Nathaniel was baptized in fall 2022 at our annual kick-off. If you have interest in getting baptized at Hope Community Church, you can learn more by visiting hopecc.com/baptism.
My upbringing was centered around the importance of God and Jesus. My parents encouraged my belief in God by having me baptized as a baby, taking my brother and I to church every Sunday, having me confirmed, taught me how to pray. However, things got really tough for me when I was a teenager. When I was in the middle of my sophomore year of high school, my dad was sent to prison and our family’s life was uprooted from California to Wisconsin. Around the age of sixteen, I was thrown into a household leader role. As a result, I started to stray away from my relationship with God. When I started college, I continued to believe in God but stopped praying and attending church. I started partying and took time off from life, aside from work and school, to do whatever I wanted because I thought I earned and needed a vacation from being, in a sense, the leader of the household. After many years of going out, drinking, experiencing many failed relationships, and struggling with depression, I gradually started to pray once again because I felt as though my life was empty. Eventually praying became an every day occurrence and I developed a desire to go to church, but I did nothing because I had no one to go with. The majority of my friends had no connection to God, and I was the only member of my family to live in Minnesota. However, many years later, God answered my prayers when he placed my now wife, Lindsay, in my life. As our relationship grew, I started to attend church services with Lindsay and joined her in weekly small group meetings. I began engaging more with God’s word, and when Covid started, I started reading the Bible every day because I no longer had to spend 45 minutes every morning driving to work. I told myself I would read the Bible all the way through for the first time in 2020. Since then, I have read the Bible all the way through every year. As a result, I’m more engaged in the weekly church sermons and small groups discussions, and I want to further my relationship with God, which is why I decided to be baptized as an adult.

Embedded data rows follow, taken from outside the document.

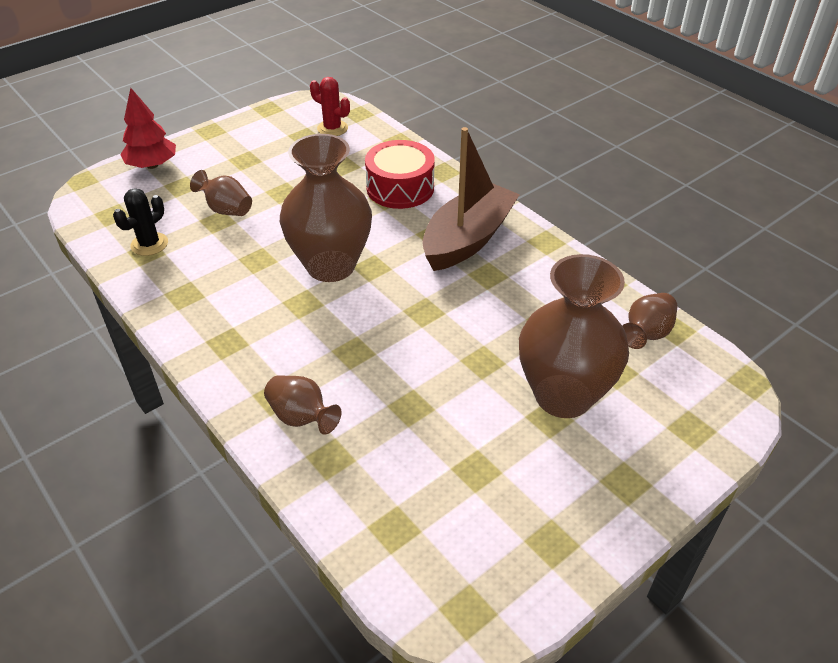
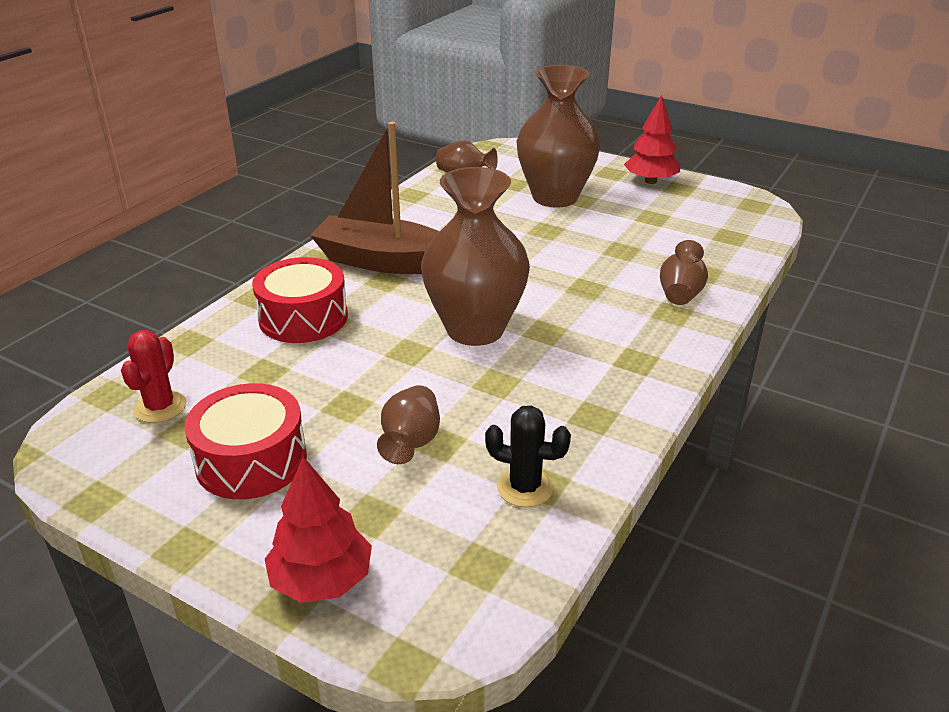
camera: 110 degrees left, 10 degrees down
none -> red drum [184,383,307,499]
none -> red tree [624,95,680,184]

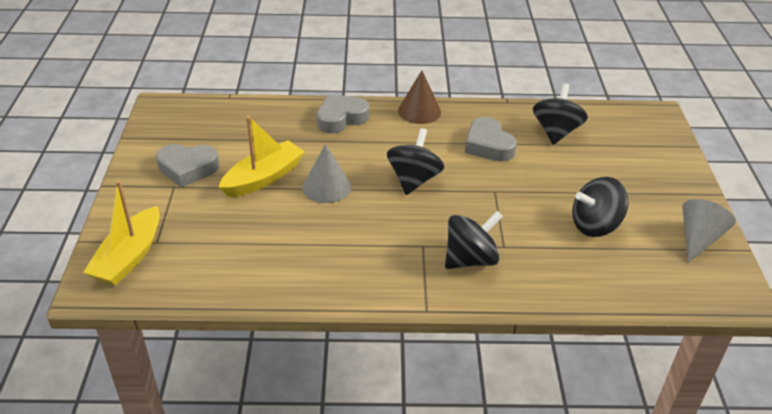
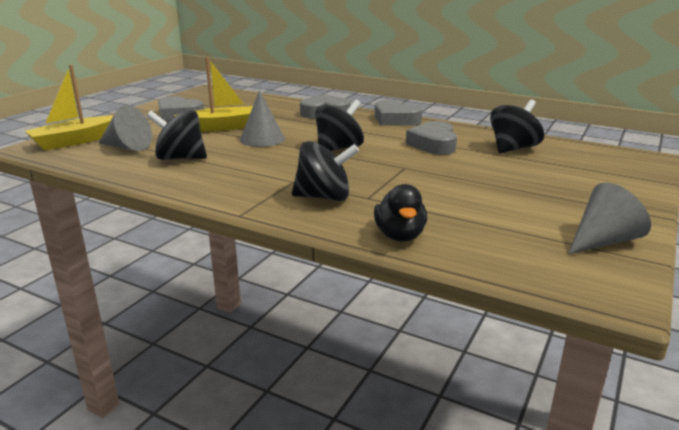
camera: 30 degrees right, 15 degrees down
brown cone [398,71,441,124] -> grey heart [375,100,422,126]
black spinning top [572,177,629,237] -> black spinning top moved to [147,110,207,160]
none -> grey cone [99,105,152,151]
none -> black duck [374,184,427,242]

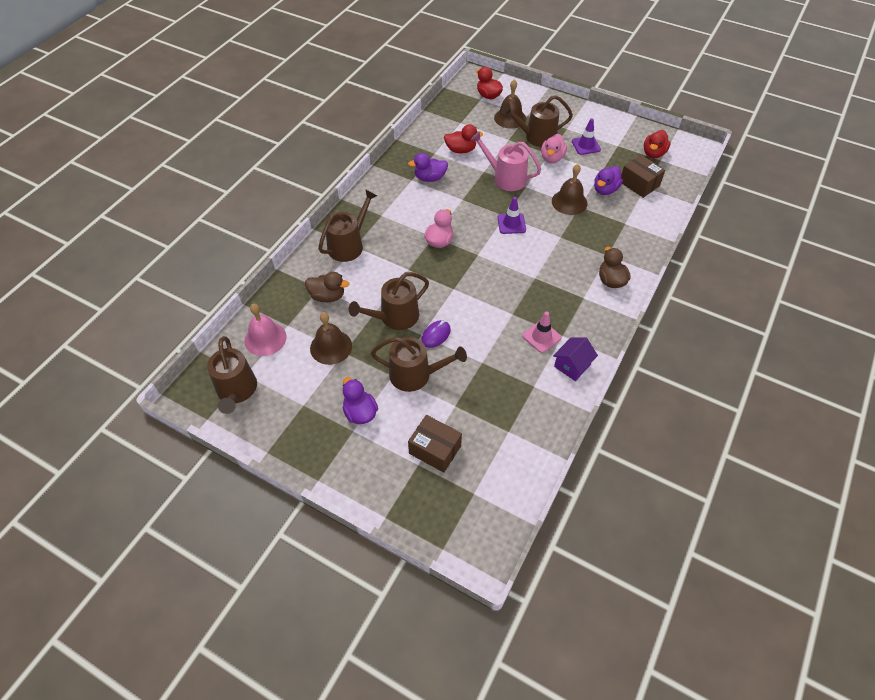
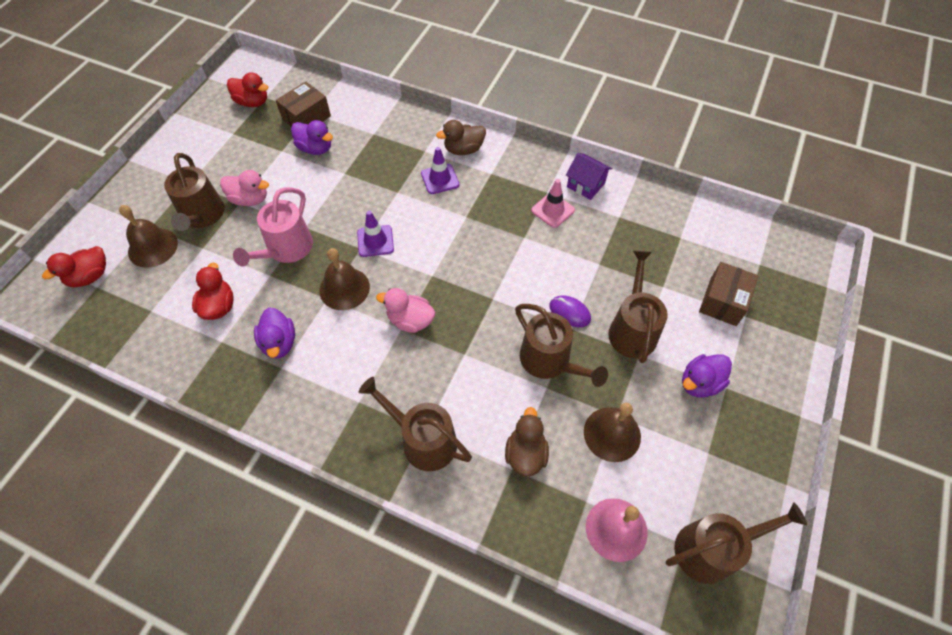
camera: 95 degrees left, 5 degrees up
brown bell [552,164,588,215] -> brown bell moved to [319,248,370,310]
purple traffic cone [572,118,601,155] -> purple traffic cone moved to [421,147,459,194]

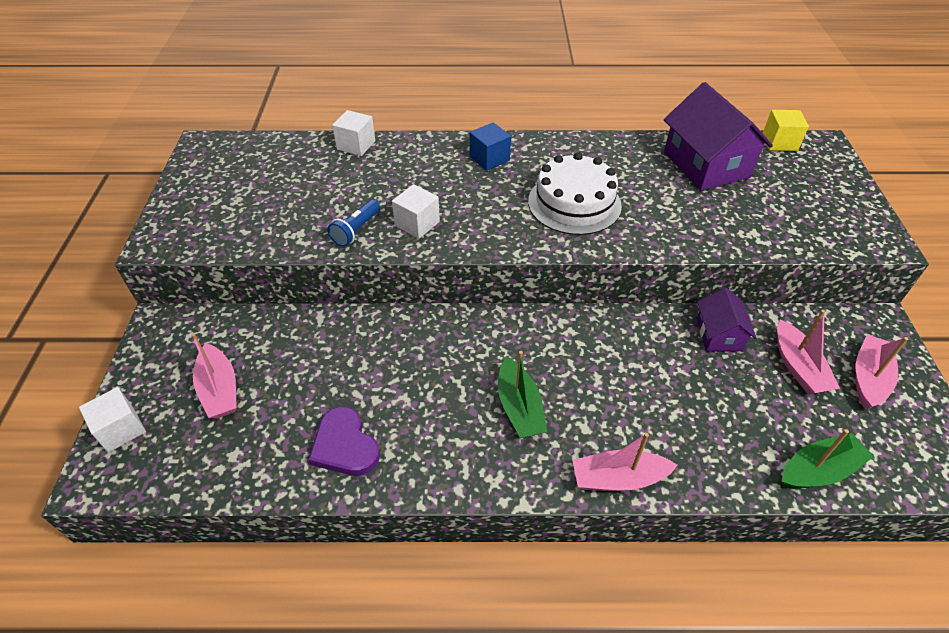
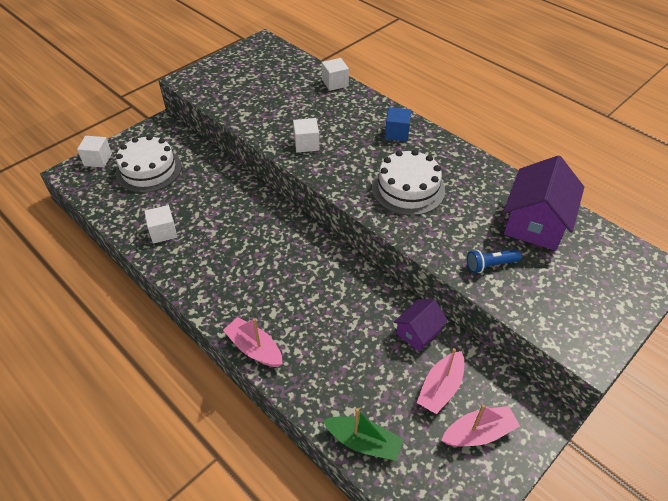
camera: 45 degrees right, 0 degrees up
pink boat [191,333,237,418] -> white cake [116,135,182,193]
purple heart [308,407,380,476] -> white cube [144,205,177,243]
blue flashlight [327,200,380,247] -> blue flashlight moved to [467,249,521,273]
green boat [498,351,547,438] -> none
yellow cube [763,110,809,151] -> none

God has changed my perspective and the way I pray from an asking attitude to one of gratitude and thanksgiving for all that God has blessed me with, even in the midst of Lindsay’s and my dad’s deaths, as well as two miscarriages. I am grateful and feel blessed to be married to such a kind, funny, God-fearing, and beautiful woman. God also blessed us with a house, which I thought would never be possible since I had no savings and had been heavily in debt for the majority of my life. In addition to making physical and material changes in my life, God softened my heart toward my dad. I was able to forgive my dad emotionally and tell him in person that I had forgiven him just 6 months before he died unexpectedly. I also maintain a closer relationship with my mom. She has helped me on my journey by giving me books on faith and encouraged me even when I didn’t want to hear it. In addition, God has given me a close-knit group of friends that I consider to be my family.
Many passages in the Bible have been meaningful to me in my faith journey. However, one verse that stands out to me is Romans 5:3-5:
“Not only so, but we also glory in our sufferings, because we know that suffering produces perseverance; perseverance, character; and character, hope. And hope does not put us to shame, because God’s love has been poured out into our hearts through the Holy Spirit, who has been given to us.”